=== Your instructions ===
Nothing but the lines from the one containing "lacionados con tu emprendimiento." through the last line of the data below should be returned, each exactly as it stands, pictures excluded.

(Page-level text extractions)
********

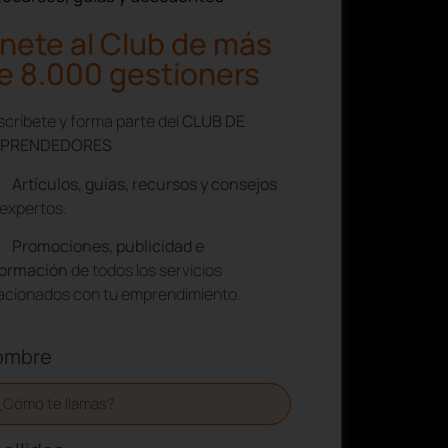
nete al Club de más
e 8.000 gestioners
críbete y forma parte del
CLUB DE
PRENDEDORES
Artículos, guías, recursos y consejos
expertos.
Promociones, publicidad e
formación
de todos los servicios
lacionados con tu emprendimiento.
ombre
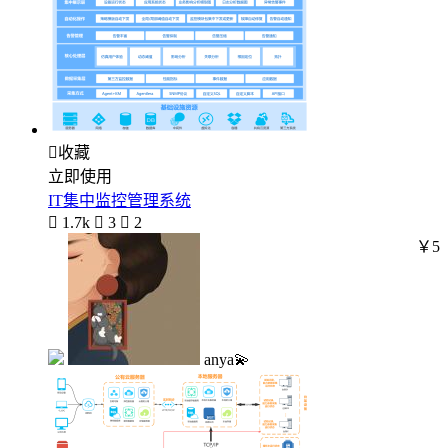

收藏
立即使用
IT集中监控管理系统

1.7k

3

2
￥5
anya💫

********

=== Response ===
lacionados con tu emprendimiento.
ombre

收藏
立即使用
IT集中监控管理系统

1.7k

3

2
￥5
anya💫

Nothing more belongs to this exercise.